Conference: ICCV 2025 arXiv: 2509.04582 Code: Project Page Area: Image Generation / Image Editing Keywords: Drag-based editing, image inpainting, bidirectional warping, real-time preview, pixel-space deformation

TL;DR

This paper proposes Inpaint4Drag, which decomposes drag-based image editing into two stages: pixel-space bidirectional warping and image inpainting.
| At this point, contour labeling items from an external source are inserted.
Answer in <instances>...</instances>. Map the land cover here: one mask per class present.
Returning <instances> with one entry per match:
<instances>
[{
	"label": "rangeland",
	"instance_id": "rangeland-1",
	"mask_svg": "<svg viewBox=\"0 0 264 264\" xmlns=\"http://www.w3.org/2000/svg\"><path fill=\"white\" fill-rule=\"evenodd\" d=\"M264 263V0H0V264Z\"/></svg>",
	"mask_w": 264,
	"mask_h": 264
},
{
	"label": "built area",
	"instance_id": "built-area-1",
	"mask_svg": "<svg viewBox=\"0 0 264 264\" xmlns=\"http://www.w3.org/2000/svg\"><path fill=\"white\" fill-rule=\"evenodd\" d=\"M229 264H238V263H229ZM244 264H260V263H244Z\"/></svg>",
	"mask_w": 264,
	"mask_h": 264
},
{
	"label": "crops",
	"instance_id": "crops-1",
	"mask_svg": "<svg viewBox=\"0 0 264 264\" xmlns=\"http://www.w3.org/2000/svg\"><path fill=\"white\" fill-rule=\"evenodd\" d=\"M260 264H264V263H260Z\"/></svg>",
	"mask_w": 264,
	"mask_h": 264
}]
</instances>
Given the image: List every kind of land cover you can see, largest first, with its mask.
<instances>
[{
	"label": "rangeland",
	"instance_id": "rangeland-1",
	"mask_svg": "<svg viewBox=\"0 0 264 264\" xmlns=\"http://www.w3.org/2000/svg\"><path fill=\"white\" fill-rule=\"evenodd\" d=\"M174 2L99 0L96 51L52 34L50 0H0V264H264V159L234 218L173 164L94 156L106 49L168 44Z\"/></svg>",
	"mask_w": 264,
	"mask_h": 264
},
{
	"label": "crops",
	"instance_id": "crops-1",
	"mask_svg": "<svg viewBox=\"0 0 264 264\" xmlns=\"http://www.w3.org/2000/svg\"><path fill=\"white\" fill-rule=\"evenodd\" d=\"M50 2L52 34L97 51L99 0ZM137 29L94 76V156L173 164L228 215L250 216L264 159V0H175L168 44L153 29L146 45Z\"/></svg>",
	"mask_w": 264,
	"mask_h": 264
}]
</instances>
Inspired by elastic object deformation, the proposed bidirectional warping algorithm enables real-time preview (0.01s) and efficient generation (0.3s), achieving a 600× speedup over existing methods while serving as a universal adapter for arbitrary inpainting models.

Background & Motivation

  • Background: Methods such as DragGAN and DragDiffusion enable intuitive image manipulation via mouse drag interactions.
  • Limitations of Prior Work: Three fundamental limitations exist in current approaches:
  • Insufficient precision: Latent-space manipulation downsamples control points from 512×512 to 32×32, resulting in significant loss of spatial accuracy.
  • Poor interactivity: The generation process provides no immediate visual feedback, forcing users into repeated trial-and-error cycles.
  • Limited capability: General text-to-image models handle occluded regions poorly (e.g., head rotation, mouth opening with large exposed areas).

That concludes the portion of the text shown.